Filmmaker: Tell me about embarking on and completing production in Peru. How long was the shoot? Was there a scene that was particularly difficult or gratifying to pull off? 

Quispe: I was really lucky to bring my classmate Zahraa Shams on board as an assistant director. Together, we organized training sessions so that members of the local community could be part of the production team. It was important to me that this wasn’t just a film shot in Peru, but a film made with Peruvians, mostly Quechua people.

The shoot lasted four and a half days, and it was a multilingual experience as well—my AD and DP communicated in English, most of the crew spoke Spanish, and much of the talent were Quechua speakers. However, we made it work. There was a lot of translation, learning, and a shared commitment to the story that brought everyone together. 

I remember one of the most difficult scenes to shoot was the one by the stream, where I fall. It took several takes, and I actually fell for real at one point, but no one came to help me because they thought I was still acting! It was a funny moment we caught on camera. 

Filmmaker: What were the challenges and rewards of directing yourself in the lead role?

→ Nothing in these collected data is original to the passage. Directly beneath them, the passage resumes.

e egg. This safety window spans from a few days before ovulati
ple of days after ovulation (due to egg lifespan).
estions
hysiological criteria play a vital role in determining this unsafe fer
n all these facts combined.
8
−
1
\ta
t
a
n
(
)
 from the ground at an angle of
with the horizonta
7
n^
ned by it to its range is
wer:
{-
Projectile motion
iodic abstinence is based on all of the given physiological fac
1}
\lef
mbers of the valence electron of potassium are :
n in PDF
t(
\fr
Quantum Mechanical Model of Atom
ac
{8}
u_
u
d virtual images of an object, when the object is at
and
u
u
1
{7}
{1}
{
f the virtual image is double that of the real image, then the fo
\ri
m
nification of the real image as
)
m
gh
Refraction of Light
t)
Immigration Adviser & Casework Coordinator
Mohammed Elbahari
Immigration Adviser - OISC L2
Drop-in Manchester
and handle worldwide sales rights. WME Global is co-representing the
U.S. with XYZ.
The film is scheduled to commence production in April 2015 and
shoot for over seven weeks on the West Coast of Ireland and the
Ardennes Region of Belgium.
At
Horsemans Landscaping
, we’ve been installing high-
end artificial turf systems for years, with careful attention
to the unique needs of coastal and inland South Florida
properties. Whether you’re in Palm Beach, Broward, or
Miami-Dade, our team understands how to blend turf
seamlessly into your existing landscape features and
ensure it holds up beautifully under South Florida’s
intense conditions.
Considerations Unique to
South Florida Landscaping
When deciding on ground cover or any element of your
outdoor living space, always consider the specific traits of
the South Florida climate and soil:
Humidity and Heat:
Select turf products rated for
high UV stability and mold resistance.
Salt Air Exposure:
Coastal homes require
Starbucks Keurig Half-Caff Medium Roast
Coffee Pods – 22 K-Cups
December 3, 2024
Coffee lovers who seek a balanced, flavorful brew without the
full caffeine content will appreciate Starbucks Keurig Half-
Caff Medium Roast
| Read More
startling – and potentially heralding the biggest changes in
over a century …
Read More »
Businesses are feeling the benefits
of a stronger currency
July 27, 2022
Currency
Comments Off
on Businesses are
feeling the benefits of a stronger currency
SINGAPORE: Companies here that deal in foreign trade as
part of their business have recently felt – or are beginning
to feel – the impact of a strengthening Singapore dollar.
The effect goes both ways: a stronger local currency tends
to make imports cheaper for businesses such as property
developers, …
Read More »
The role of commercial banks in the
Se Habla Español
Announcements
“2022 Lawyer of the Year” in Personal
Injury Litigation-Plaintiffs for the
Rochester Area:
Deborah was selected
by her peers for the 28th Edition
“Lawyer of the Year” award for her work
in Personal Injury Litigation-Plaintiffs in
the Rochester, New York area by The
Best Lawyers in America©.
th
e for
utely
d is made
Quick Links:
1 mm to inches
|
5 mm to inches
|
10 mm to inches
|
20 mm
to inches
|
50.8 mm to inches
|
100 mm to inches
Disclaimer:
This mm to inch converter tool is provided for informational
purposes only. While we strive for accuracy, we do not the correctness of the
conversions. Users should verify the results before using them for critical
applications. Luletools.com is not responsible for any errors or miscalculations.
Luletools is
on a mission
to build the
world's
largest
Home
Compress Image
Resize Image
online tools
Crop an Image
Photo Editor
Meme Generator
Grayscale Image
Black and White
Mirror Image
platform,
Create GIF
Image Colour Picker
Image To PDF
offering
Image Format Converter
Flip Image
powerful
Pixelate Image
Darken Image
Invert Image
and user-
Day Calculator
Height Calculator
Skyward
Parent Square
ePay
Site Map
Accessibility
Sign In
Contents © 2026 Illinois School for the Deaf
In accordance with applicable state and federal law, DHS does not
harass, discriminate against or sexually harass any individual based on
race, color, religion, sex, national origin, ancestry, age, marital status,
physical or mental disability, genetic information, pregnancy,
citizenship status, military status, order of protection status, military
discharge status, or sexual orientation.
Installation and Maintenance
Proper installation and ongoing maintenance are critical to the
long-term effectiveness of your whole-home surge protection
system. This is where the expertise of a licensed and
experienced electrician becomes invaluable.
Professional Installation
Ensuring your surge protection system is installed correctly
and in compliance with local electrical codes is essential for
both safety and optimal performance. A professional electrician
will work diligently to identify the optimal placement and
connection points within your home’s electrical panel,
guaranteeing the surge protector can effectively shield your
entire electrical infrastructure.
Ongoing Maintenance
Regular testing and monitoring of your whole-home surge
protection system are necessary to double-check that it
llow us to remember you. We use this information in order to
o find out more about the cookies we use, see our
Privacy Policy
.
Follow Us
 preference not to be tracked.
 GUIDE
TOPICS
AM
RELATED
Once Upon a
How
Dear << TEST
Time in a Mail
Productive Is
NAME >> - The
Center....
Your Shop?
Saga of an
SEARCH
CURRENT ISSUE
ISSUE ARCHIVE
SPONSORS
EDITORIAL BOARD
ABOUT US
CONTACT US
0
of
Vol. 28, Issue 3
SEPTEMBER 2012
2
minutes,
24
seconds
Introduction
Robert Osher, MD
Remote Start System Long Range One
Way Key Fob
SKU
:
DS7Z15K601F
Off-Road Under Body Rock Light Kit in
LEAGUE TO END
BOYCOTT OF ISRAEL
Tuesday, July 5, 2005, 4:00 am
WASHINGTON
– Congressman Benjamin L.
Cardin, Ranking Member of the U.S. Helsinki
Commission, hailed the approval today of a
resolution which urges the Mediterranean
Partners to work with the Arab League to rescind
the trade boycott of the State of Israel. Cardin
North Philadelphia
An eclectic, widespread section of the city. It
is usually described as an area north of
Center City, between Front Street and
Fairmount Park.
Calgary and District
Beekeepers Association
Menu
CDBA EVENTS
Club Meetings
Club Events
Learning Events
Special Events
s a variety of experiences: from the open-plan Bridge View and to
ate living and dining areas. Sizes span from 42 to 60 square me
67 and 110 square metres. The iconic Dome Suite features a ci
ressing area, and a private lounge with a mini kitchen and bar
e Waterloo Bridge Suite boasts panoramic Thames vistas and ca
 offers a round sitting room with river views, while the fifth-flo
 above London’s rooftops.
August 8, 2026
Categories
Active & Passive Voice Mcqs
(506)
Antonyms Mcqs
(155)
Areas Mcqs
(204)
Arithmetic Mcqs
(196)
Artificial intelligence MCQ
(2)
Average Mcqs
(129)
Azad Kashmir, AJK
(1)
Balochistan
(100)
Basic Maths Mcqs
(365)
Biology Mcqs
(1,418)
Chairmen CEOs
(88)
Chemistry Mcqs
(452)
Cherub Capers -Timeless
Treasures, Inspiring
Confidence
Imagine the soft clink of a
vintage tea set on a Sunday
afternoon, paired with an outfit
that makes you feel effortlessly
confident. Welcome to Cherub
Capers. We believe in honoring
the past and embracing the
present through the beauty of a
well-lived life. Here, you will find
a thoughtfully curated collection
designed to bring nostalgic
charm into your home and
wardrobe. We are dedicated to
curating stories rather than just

Quispe: Directing myself in the lead role meant constantly wearing two different hats. On one hand, I had to be fully immersed in the emotional reality of the character, and on the other, I had to step back and look at everything from a director’s perspective—framing, pacing, and the overall tone of the scene. 

One of the most challenging parts came during post-production. That’s when I really had to be objective about my own performance, which was not easy. I had to watch myself over and over, and make tough decisions, sometimes cutting moments I initially felt attached to, in order to serve the story better. 

But there were also rewards. Being both director and actor allowed me to access something deeply personal on screen. I didn’t have to translate the emotion, I was living it. And because I knew the heart of the story so well, I could guide the performance from the inside out. It was exhausting at times, but also empowering. It gave me a new level of trust in myself as both a filmmaker and a storyteller. 

Filmmaker: I’d love to know more about how you navigated centering Quechua people, language and tradition in the film. What was essential for you to portray? 

Quispe: For me, it was essential to have an accurate and honorable representation of the Quechua people. I approached the story with a deep sense of responsibility, not just as a filmmaker, but as someone who is part of this community. Living in a colonized society, we’re often told our stories through an external lens, so I wanted to reclaim that space and speak from within. 

It is important to acknowledge that there are aspects of Quechua life, language, and tradition that can’t always be fully understood through a Western framework. Some things are meant to be felt and lived, rather than explained or specified. So I wanted the film to hold space for that.

By centering the Quechua language, involving local non-actors, and grounding the story in real places and memories, I hoped to create something that felt honest and deeply rooted, not just a story about us, but one that comes from us.